Multidimensional Borg--Levinson theorems for unbounded potentials

TL;DR

This paper establishes the uniqueness of determining unbounded potentials in a Schrödinger operator from spectral data, extending classical inverse spectral results to cases with incomplete data and unbounded potentials.

Contribution

It proves multidimensional Borg--Levinson theorems for unbounded potentials, including cases with incomplete spectral data, for the first time in higher dimensions.

Findings

Dirichlet eigenvalues and boundary data determine the potential for $q \,\in\, L^{n/2}$.

Uniqueness holds even with incomplete spectral data for certain $L^p$ spaces.
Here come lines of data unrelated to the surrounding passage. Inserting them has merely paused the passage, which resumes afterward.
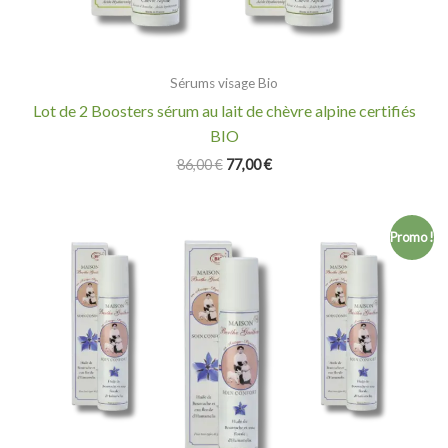
Sérums visage Bio
Lot de 2 Boosters sérum au lait de chèvre alpine certifiés
BIO
86,00
€
77,00
€
Le
Le
Promo !
prix
prix
initial
actuel
était :
est :
100,50 €.
89,00 €.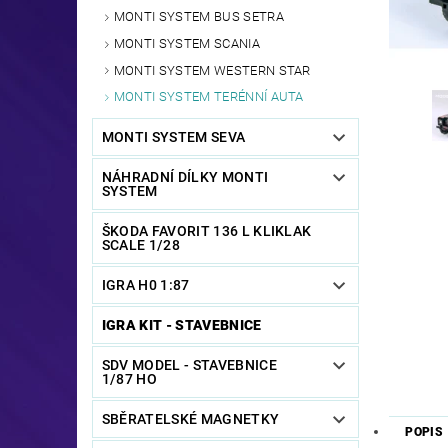
MONTI SYSTEM BUS SETRA
MONTI SYSTEM SCANIA
MONTI SYSTEM WESTERN STAR
MONTI SYSTEM TERÉNNÍ AUTA
MONTI SYSTEM SEVA
NÁHRADNÍ DÍLKY MONTI
SYSTEM
ŠKODA FAVORIT 136 L KLIKLAK
SCALE 1/28
IGRA H0 1:87
IGRA KIT - STAVEBNICE
SDV MODEL - STAVEBNICE
1/87 HO
SBĚRATELSKÉ MAGNETKY
POPIS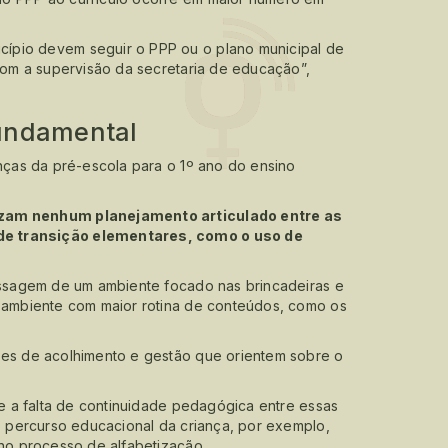
ípio devem seguir o PPP ou o plano municipal de
 com a supervisão da secretaria de educação”,
fundamental
anças da pré-escola para o 1º ano do ensino
lizam nenhum planejamento articulado entre as
de transição elementares, como o uso de
passagem de um ambiente focado nas brincadeiras e
m ambiente com maior rotina de conteúdos, como os
ões de acolhimento e gestão que orientem sobre o
ue a falta de continuidade pedagógica entre essas
 o percurso educacional da criança, por exemplo,
 no processo de alfabetização.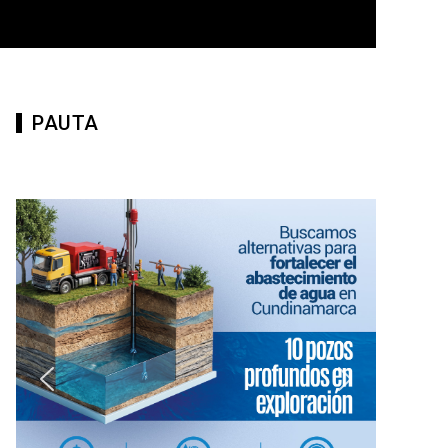
PAUTA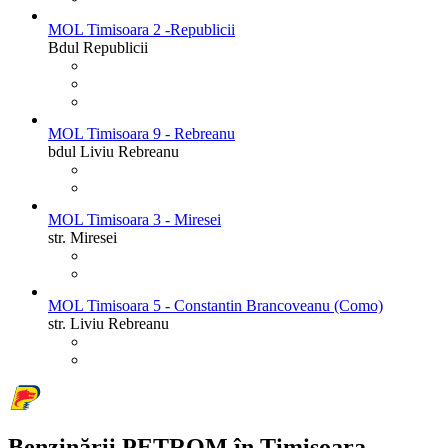
MOL Timisoara 2 -Republicii
Bdul Republicii
MOL Timisoara 9 - Rebreanu
bdul Liviu Rebreanu
MOL Timisoara 3 - Miresei
str. Miresei
MOL Timisoara 5 - Constantin Brancoveanu (Como)
str. Liviu Rebreanu
Benzinării PETROM în Timișoara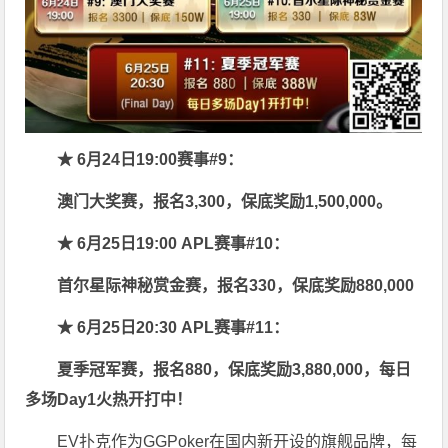
★ 6月24日19:00赛事#9：
澳门大奖赛，报名3,300，保底奖励1,500,000。
★ 6月25日19:00 APL赛事#10：
首尔星际神秘赏金赛，报名330，保底奖励880,000
★ 6月25日20:30 APL赛事#11：
夏季冠军赛，报名880，保底奖励3,880,000，每日
多场Day1火热开打中！
EV扑克作为GGPoker在国内新开设的旗舰品牌，每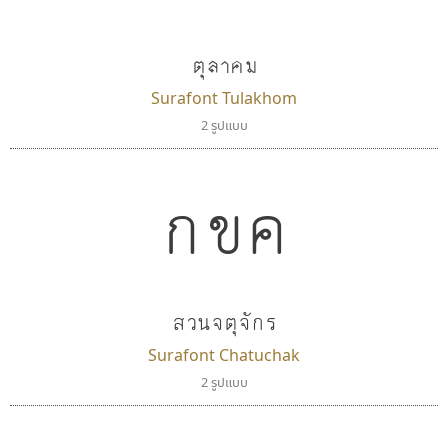
ตุลาคม
Surafont Tulakhom
2 รูปแบบ
กขค
สวนจตุจักร
Surafont Chatuchak
2 รูปแบบ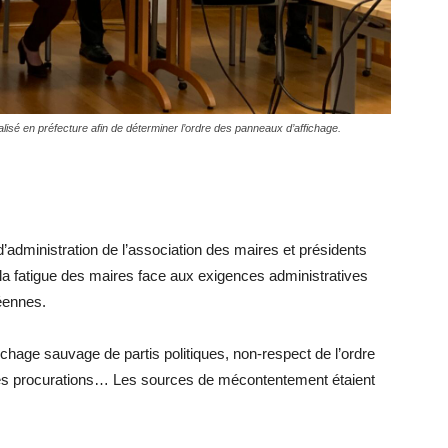
alisé en préfecture afin de déterminer l’ordre des panneaux d’affichage.
d’administration de l’association des maires et présidents
a fatigue des maires face aux exigences administratives
péennes.
ichage sauvage de partis politiques, non-respect de l’ordre
des procurations… Les sources de mécontentement étaient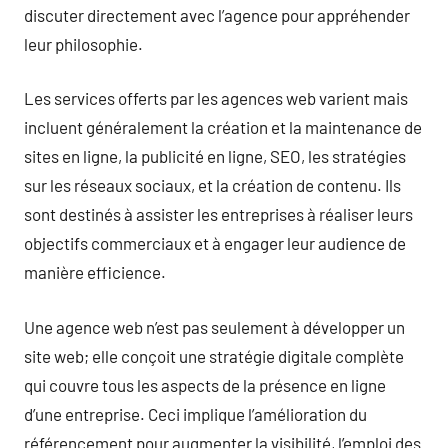
discuter directement avec l’agence pour appréhender
leur philosophie.
Les services offerts par les agences web varient mais
incluent généralement la création et la maintenance de
sites en ligne, la publicité en ligne, SEO, les stratégies
sur les réseaux sociaux, et la création de contenu. Ils
sont destinés à assister les entreprises à réaliser leurs
objectifs commerciaux et à engager leur audience de
manière efficience.
Une agence web n’est pas seulement à développer un
site web; elle conçoit une stratégie digitale complète
qui couvre tous les aspects de la présence en ligne
d’une entreprise. Ceci implique l’amélioration du
référencement pour augmenter la visibilité, l’emploi des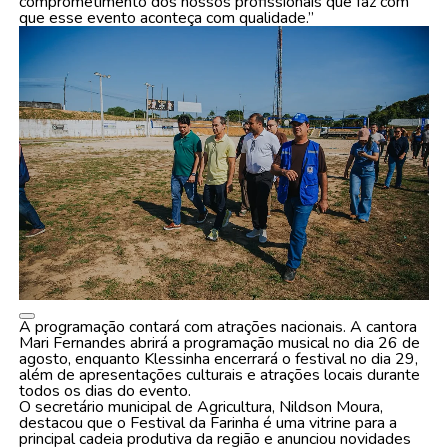
comprometimento dos nossos profissionais que faz com
que esse evento aconteça com qualidade.”
A programação contará com atrações nacionais. A cantora
Mari Fernandes abrirá a programação musical no dia 26 de
agosto, enquanto Klessinha encerrará o festival no dia 29,
além de apresentações culturais e atrações locais durante
todos os dias do evento.
O secretário municipal de Agricultura, Nildson Moura,
destacou que o Festival da Farinha é uma vitrine para a
principal cadeia produtiva da região e anunciou novidades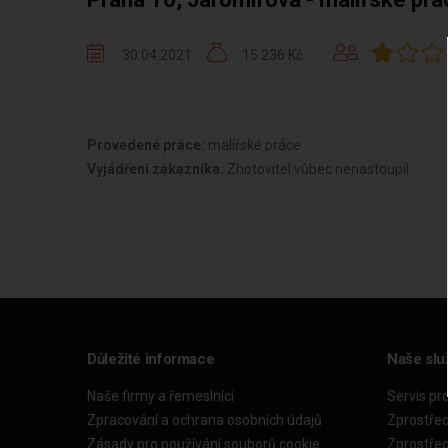
30.04.2021
15 236 Kč
Provedené práce:
malířské práce
Vyjádření zákazníka:
Zhotovitel vůbec nenastoupil.
Důležité informace
Naše slu
Naše firmy a řemeslníci
Servis pr
Zpracování a ochrana osobních údajů
Zprostře
Zásady pro používání souborů cookie
Zprostře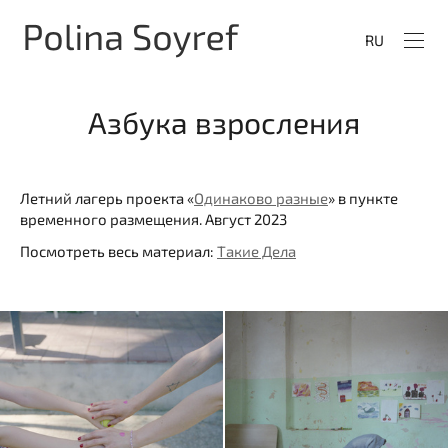
RU
Азбука взросления
Летний лагерь проекта «
Одинаково разные
» в пункте
временного размещения. Август 2023
Посмотреть весь материал:
Такие Дела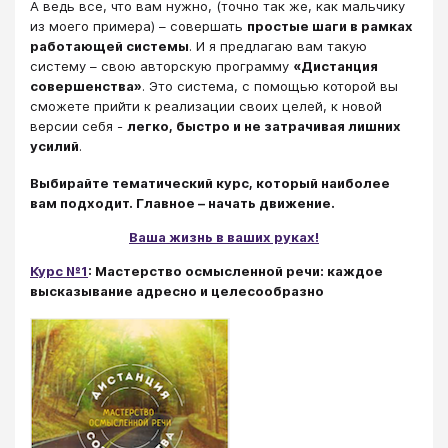
А ведь все, что вам нужно, (точно так же, как мальчику
из моего примера) – совершать
простые шаги в рамках
работающей системы
. И я предлагаю вам такую
систему – свою авторскую программу
«Дистанция
совершенства»
. Это система, с помощью которой вы
сможете прийти к реализации своих целей, к новой
версии себя -
легко, быстро и не затрачивая лишних
усилий
.
Выбирайте тематический курс, который наиболее
вам подходит. Главное – начать движение.
Ваша жизнь в ваших руках!
Курс №1
: Мастерство осмысленной речи: каждое
высказывание адресно и целесообразно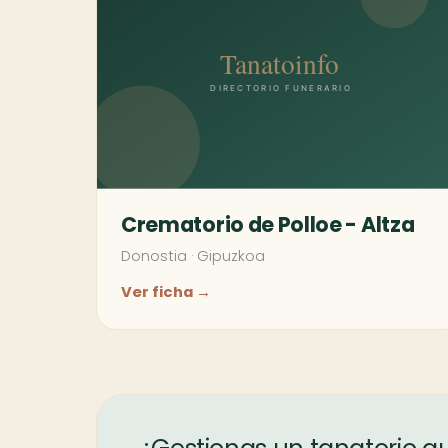
Crematorio de Polloe - Altza
Donostia
·
Gipuzkoa
Ver ficha →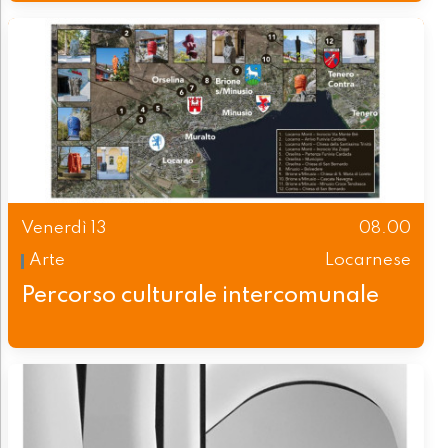
Venerdì 13
08.00
Arte
Locarnese
Percorso culturale intercomunale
Results extend inverse spectral theory to unbounded potentials in multiple dimensions.

Abstract

We prove that the Dirichlet eigenvalues and Neumann boundary data of the corresponding eigenfunctions of the operator $-\Delta + q$, determine the potential $q$, when $q \in L^{n/2}(\Omega,\mathbb{R})$ and $n \geq 3$. We also consider the case of incomplete spectral data, in the sense that the above spectral data is unknown for some finite number of eigenvalues. In this case we prove that the potential $q$ is uniquely determined for $q \in L^p(\Omega,\mathbb{R})$ with $p=n/2$, for $n\geq4$ and $p>n/2$, for $n=3$.